Facebook apologized for mistakenly blocking the founder of a pro-gay-marriage page. What triggered the ban? A picture of a mixed-race same-sex couple, which a Facebook user flagged as offensive.

Murray Lipp, the owner of Gay Marriage USA, was notified by Facebook the picture received several complaints and that he would be banned from posting to the page's 300,000 followers for a week. 

Facebook administrators said Lipp was in violation of the site's "policies and community standards." The ban lasted a day after Lipp alerted Facebook he was being trolled by homophobic critics.

The targeted photo was of a Chicago bishop and his black husband. After commenters wrote several homophobic comments, calling gays "disgusting and completely vile," it was taken down. 

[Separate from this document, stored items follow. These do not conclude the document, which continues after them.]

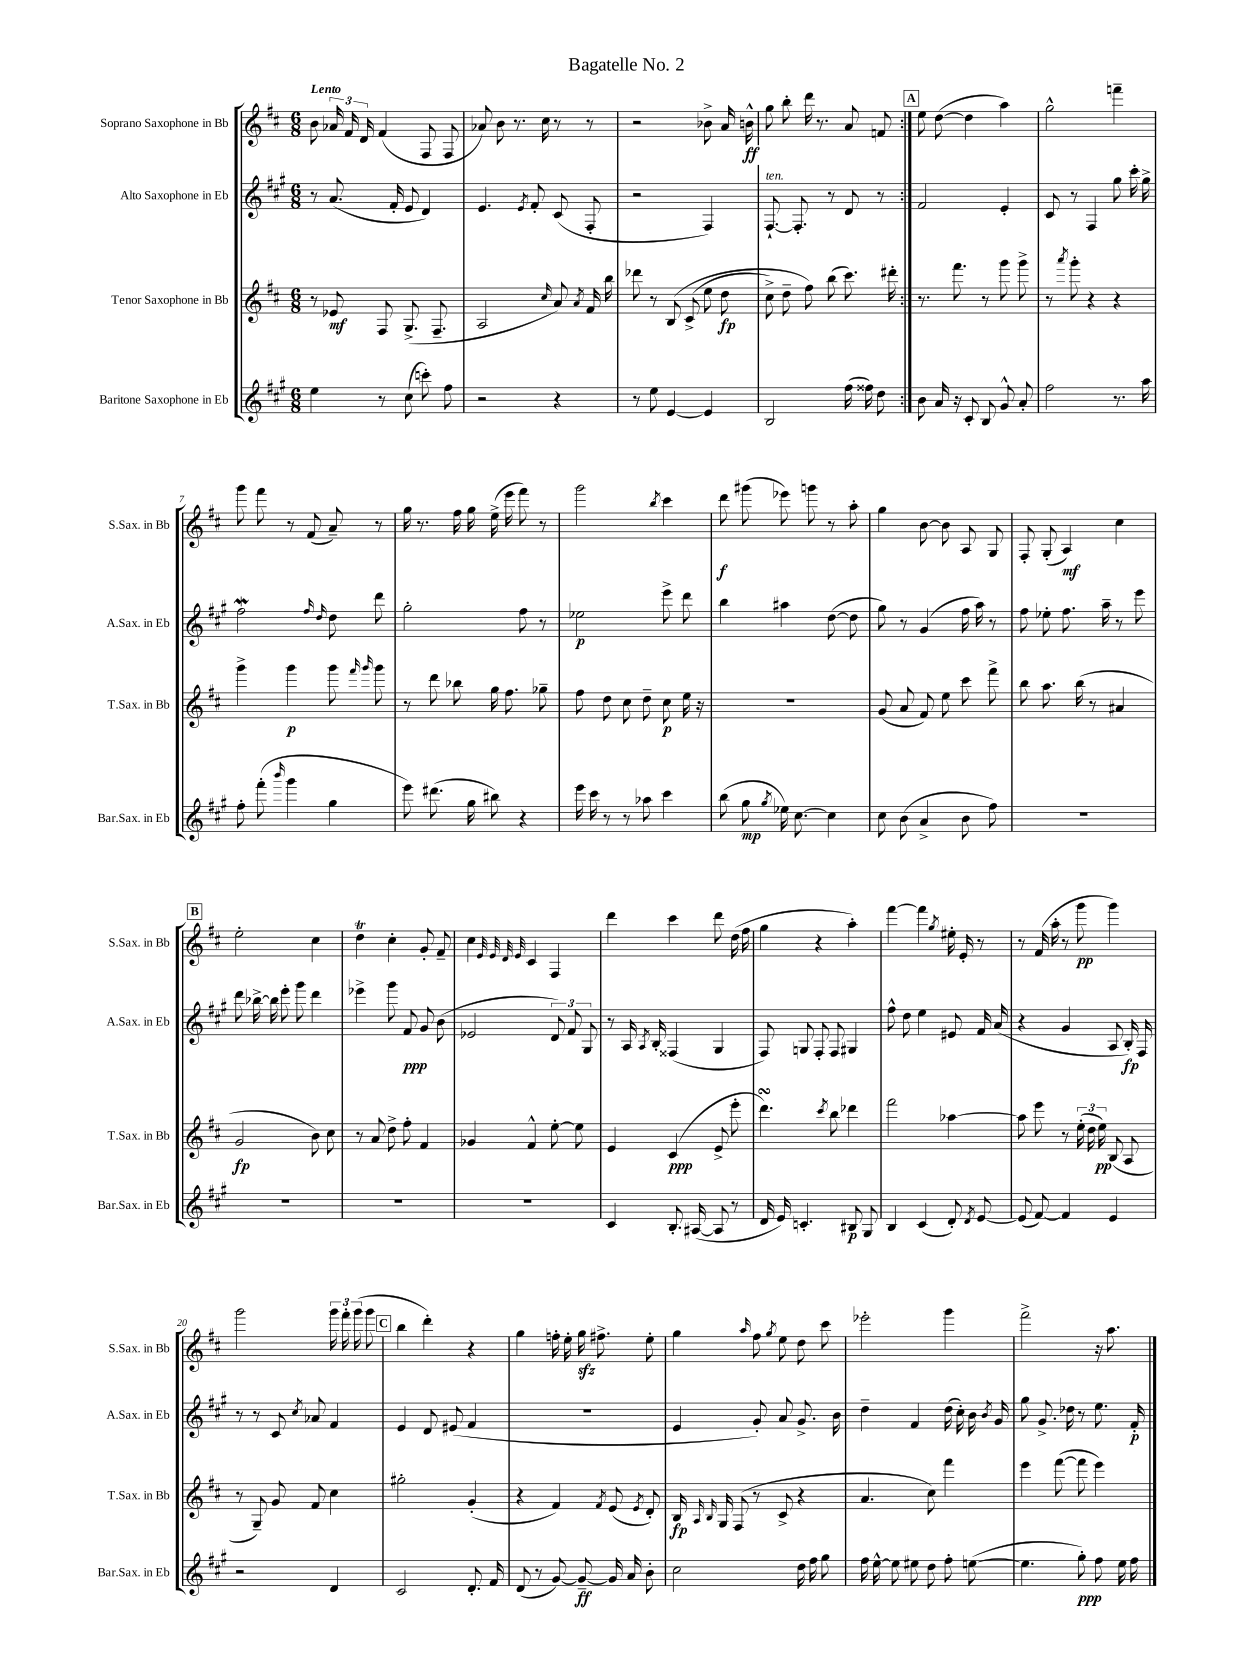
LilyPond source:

\header { title = "Bagatelle No. 2" }
<<
\new StaffGroup <<
\new Staff = "s0" \with { instrumentName = "Soprano Saxophone in Bb" shortInstrumentName = "S.Sax. in Bb" } {
    \clef treble \key d \major \numericTimeSignature \time 6/8 \tempo "Lento"
    \autoBeamOff \repeat volta 2 { b'8 \tuplet 3/2 { aes'16 fis'16 d'16 } fis'4( fis8 fis8 |
    aes'8) b'8 r8. cis''16 r8 r8 |
    r2 bes'8-> a'16 b'16-^\ff |
    g''8 b''8-. d'''16 r8. a'8 f'8 | }
    \mark \markup { \box "A" } e''8 d''8~( d''4 a''4) |
    g''2-^ f'''4-- |
    g'''8 fis'''8 r8 fis'8( a'8--) r8 |
    g''16 r8. fis''16 g''16 e''16->( e'''16 fis'''8) r8 |
    g'''2 \acciaccatura { b''8 } cis'''4 |
    d'''8\f gis'''8( ees'''8) g'''8 r8 a''8-. |
    g''4 b'8~ b'8 a8 g8 |
    fis8-. g8-.( a4\mf) cis''4 |
    \mark \markup { \box "B" } e''2-. cis''4 |
    d''4\trill cis''4-. g'8-. fis'8-- |
    cis''4 \grace { e'32 e'32 d'32 e'32 } cis'4 fis4 |
    d'''4 cis'''4 d'''8 d''16( fis''16 |
    g''4 r4 a''4-.) |
    fis'''4~ fis'''4 \acciaccatura { g''8 } eis''16-. e'16-. r8 |
    r8 fis'16( a''16-. r8 g'''8\pp g'''4) |
    g'''2 \tuplet 3/2 { g'''16 fis'''16-. g'''16( } g'''8 |
    \mark \markup { \box "C" } b''4 d'''4-.) r4 |
    g''4 f''16-. e''16-. g''16\sfz fis''8.-> e''8-. |
    g''4 \grace { a''16 } fis''8 \acciaccatura { g''8 } e''8 d''8 cis'''8 |
    ees'''2-. g'''4 |
    fis'''2-> r16 a''8. \bar "|." |
}
\new Staff = "s1" \with { instrumentName = "Alto Saxophone in Eb" shortInstrumentName = "A.Sax. in Eb" } {
    \clef treble \key a \major \numericTimeSignature \time 6/8
    \autoBeamOff \repeat volta 2 { r8 a'8.( fis'16-. e'8 d'4) |
    e'4. \acciaccatura { e'8 } fis'8-. cis'8( fis8-. |
    r2 fis4) |
    fis8.~-!^\markup { \italic "ten." } fis8.-. r8 d'8 r8 | }
    \mark \markup { \box "A" } fis'2 e'4-. |
    cis'8 r8 fis4 gis''8 cis'''16-. gis''16-> |
    fis''2\mordent \grace { fis''16 d''16 } d''8 d'''8 |
    gis''2-. fis''8 r8 |
    ees''2\p e'''8-> d'''8 |
    b''4 ais''4 d''8~( d''8 |
    gis''8) r8 gis'4( fis''16 a''16) r8 |
    fis''8 ees''8-. fis''8. a''16-- r8 e'''8 |
    \mark \markup { \box "B" } d'''8 bes''16~-> bes''16 e'''8-. gis'''8 d'''4 |
    ees'''4-> gis'''8 fis'8\ppp gis'8 b'8( |
    ees'2 \tuplet 3/2 { d'8) fis'8 gis8 } |
    r8 a16 \acciaccatura { a8 } b16-. fisis4( gis4 |
    fis8) g8 fis8-. fis8 gis4 |
    fis''8-^ d''8 e''4 eis'8 fis'16 a'16( |
    r4 gis'4 a8 b16-.\fp) fis16 |
    r8 r8 cis'8 \acciaccatura { cis''8 } aes'8 fis'4 |
    \mark \markup { \box "C" } e'4 d'8 eis'8( fis'4 |
    R2. |
    e'4 gis'8-.) a'8 gis'8.-> b'16 |
    d''4-- fis'4 d''16( cis''16-.) b'16 \acciaccatura { b'8 } gis'16 |
    gis''8 gis'8.-> des''16 r8 e''8. fis'16-.\p \bar "|." |
}
\new Staff = "s2" \with { instrumentName = "Tenor Saxophone in Bb" shortInstrumentName = "T.Sax. in Bb" } {
    \clef treble \key d \major \numericTimeSignature \time 6/8
    \autoBeamOff \repeat volta 2 { r8 ees'8\mf fis8 g8.->( fis8.-- |
    a2 \grace { cis''16 } a'8) \acciaccatura { a'8 } fis'16 b''16 |
    des'''8 r8 b8\( cis'8->( e''8 d''8\fp |
    cis''8->) d''8-- fis''8\) b''8( cis'''8.) dis'''16-. | }
    \mark \markup { \box "A" } r8. fis'''8. r8 g'''8 g'''8-> |
    r8 \acciaccatura { a'''8 } g'''8-. r4 r4 |
    g'''4-> g'''4\p g'''8 \grace { fis'''16 g'''16 } g'''8 |
    r8 d'''8 bes''8 g''16 fis''8. ges''8-- |
    fis''8 d''8 cis''8 d''8-- cis''8\p e''16 r16 |
    R2. |
    g'8( a'8 fis'8) e''8 cis'''8 fis'''8-> |
    b''8 a''8. b''16( r8 ais'4 |
    \mark \markup { \box "B" } g'2\fp b'8) cis''8 |
    r8 a'8 d''8-> fis''8-. fis'4 |
    ges'4 fis'4-^ e''8~-. e''8 |
    e'4 cis'4\ppp( e'8-> e'''8-. |
    d'''4.\turn) \acciaccatura { cis'''8 } b''8 des'''4 |
    fis'''2 aes''4~ |
    aes''8 e'''8 r8 \tuplet 3/2 { e''16-.( d''16 e''16\pp) } b8( a8 |
    r8 g8--) g'8 fis'8 cis''4 |
    \mark \markup { \box "C" } gis''2-. g'4-.( |
    r4 fis'4) \acciaccatura { fis'8 } e'8( \acciaccatura { e'8 } d'8-.) |
    b16\fp \grace { a16 b16 } g16 fis8( r8 cis'8-> r4 |
    a'4. cis''8) fis'''4 |
    e'''4 fis'''8~( fis'''8 e'''4) \bar "|." |
}
\new Staff = "s3" \with { instrumentName = "Baritone Saxophone in Eb" shortInstrumentName = "Bar.Sax. in Eb" } {
    \clef treble \key a \major \numericTimeSignature \time 6/8
    \autoBeamOff \repeat volta 2 { e''4 r8 cis''8( c'''8-.) fis''8 |
    r2 r4 |
    r8 e''8 e'4~ e'4 |
    b2 fis''16( fisis''16) d''8 | }
    \mark \markup { \box "A" } b'8 a'16 r16 cis'8-. b8 gis'8-^ a'8-. |
    fis''2 r8. a''16 |
    fis''8-. fis'''8-.( \grace { b'''16 } gis'''4 gis''4 |
    e'''8) dis'''8.( gis''16 bis''8) r4 |
    e'''16 cis'''16 r8 r8 aes''8 cis'''4 |
    b''8( gis''8\mp \acciaccatura { gis''8 } ees''16) cis''8.~ cis''4 |
    cis''8 b'8( a'4-> b'8 fis''8) |
    R2. |
    \mark \markup { \box "B" } R2. |
    R2. |
    R2. |
    cis'4 b8.-. ais16~( ais8 r8 |
    d'16 e'16) c'4.-. bis8\p gis8 |
    b4 cis'4( d'8-.) \acciaccatura { d'8 } e'8~ |
    e'8( fis'8~) fis'4 e'4 |
    r2 d'4 |
    \mark \markup { \box "C" } cis'2 d'8.-. fis'16 |
    d'8( r8 gis'8~) gis'8~--\ff gis'16 a'16 b'8-. |
    cis''2 d''16 fis''16 gis''8 |
    fis''16 e''16~-^ e''8 eis''8 d''8 fis''8-. e''8~( |
    e''4. gis''8-.\ppp) fis''8 e''16 fis''16 \bar "|." |
}
>>
>>
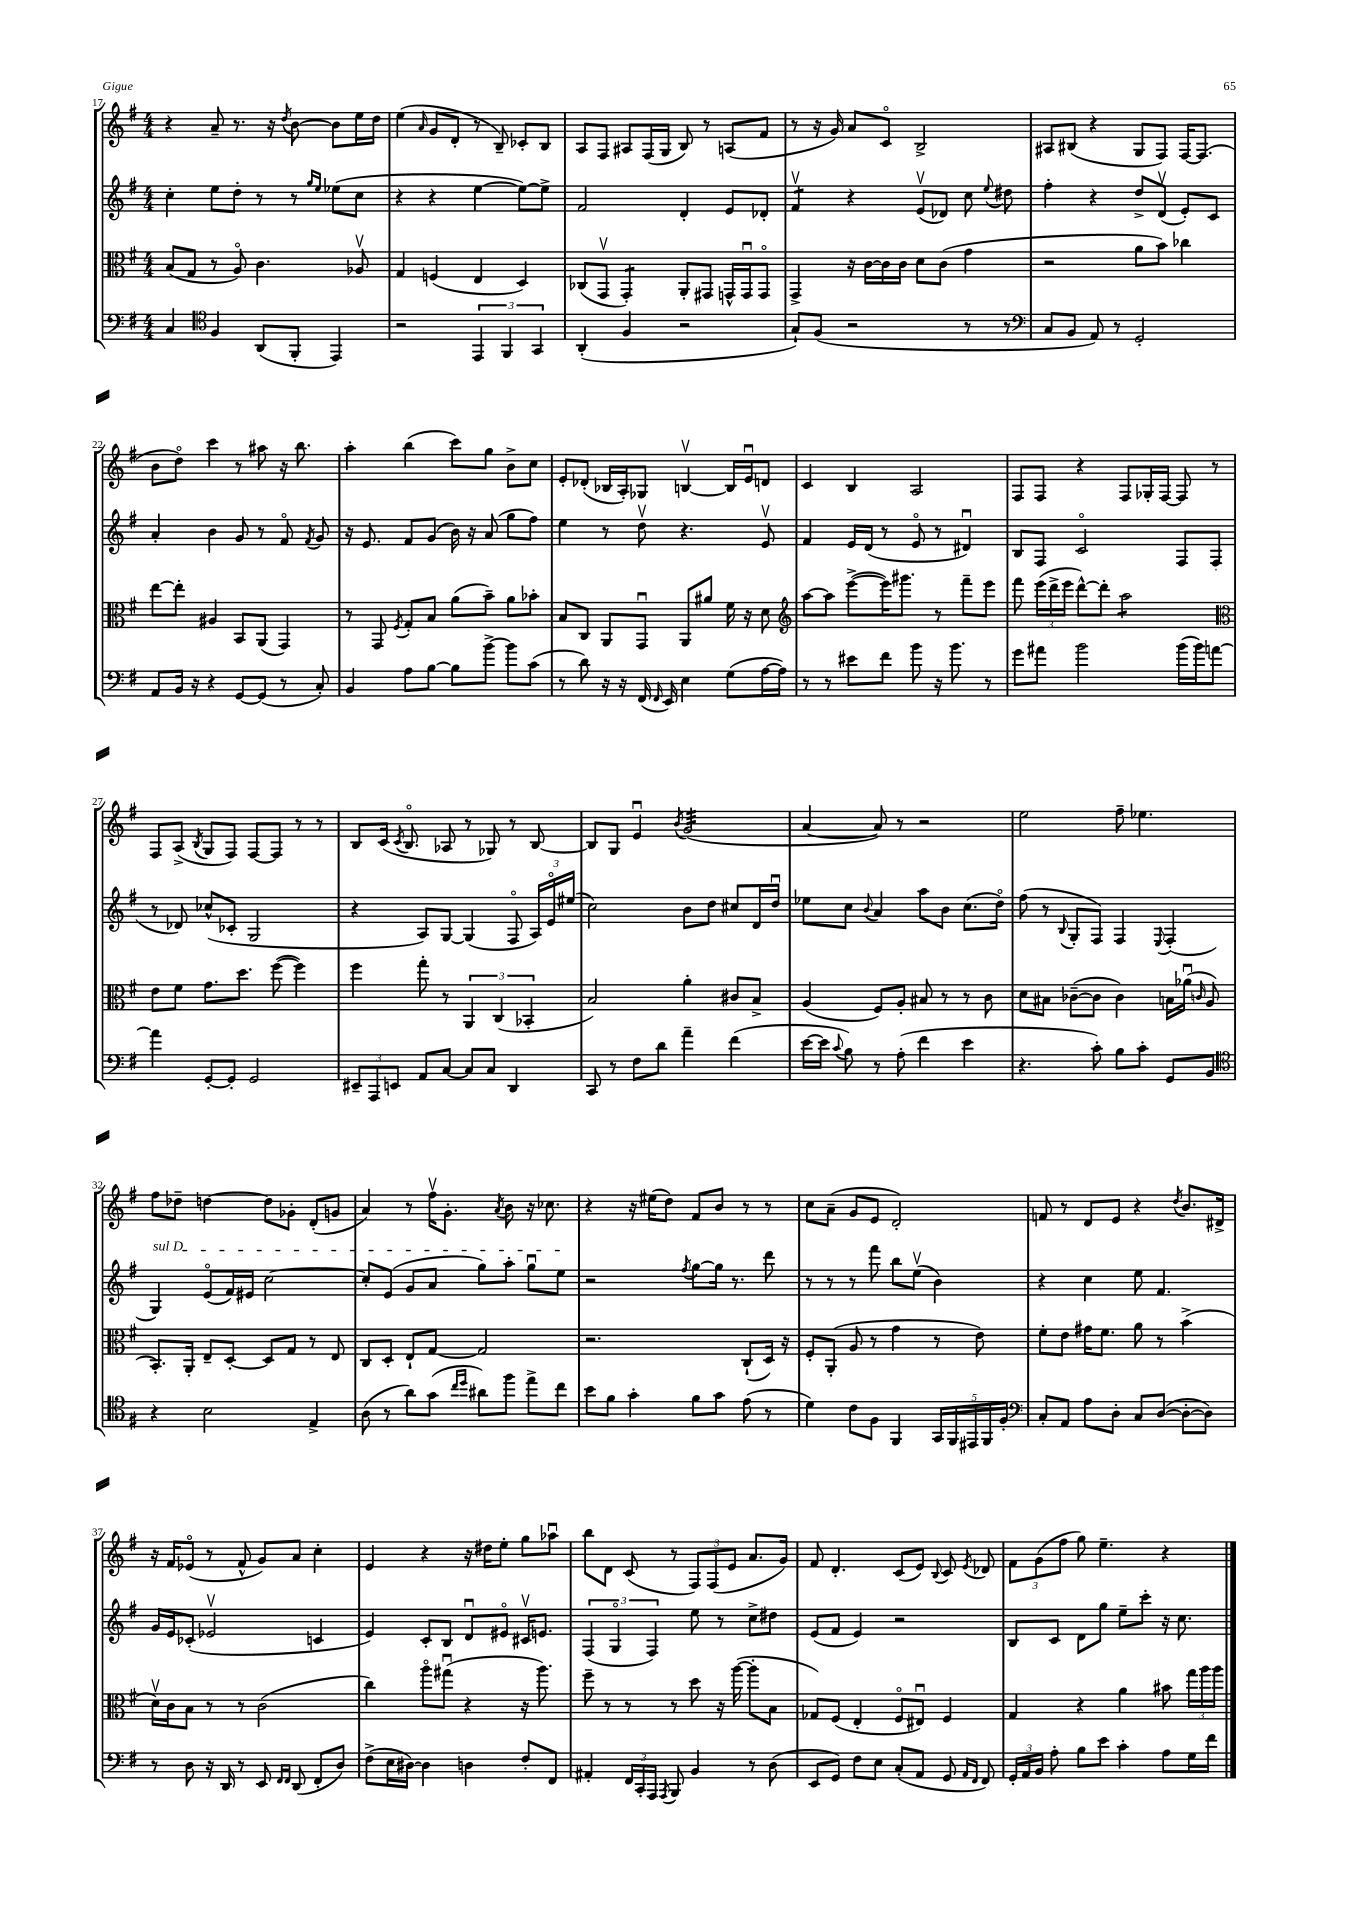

Another commenter asked, "Someone please explain to me how it is acceptable when man and man/woman or woman cannot conceive children? It is our purpose in life to conceive children." Other commenters quoted Bible passages and threatened to get the page permanently shuttered.

Lipp told the Guardian that he's been unfairly reprimanded by Facebook several times over the past few years from homophobic users and he's getting fed up with the service. 

"Not once has Facebook ever contacted me to give me an opportunity to respond—it simply blocks me each time and each time the block is for a longer period of time. It's totally unjust that I should be punished for someone else's homophobia," said Lipp.

Facebook told the U.K.-based newspaper that the page was removed "in error" and the picture did not violate its terms.

"Normally these comments are reviewed separately and removed where appropriate. In this instance the photograph itself was mistakenly taken down, despite there being nothing in the picture that breaks our rules," the spokesman said. It receives thousands of complaints a day and sometimes mistakes are made, they added.

In an interview with the Daily Dot in November, Lipp said he tries to provide a safe haven for allies and gay people and said GMUSA's purpose was to encourage enthusiasm about same-sex marriage.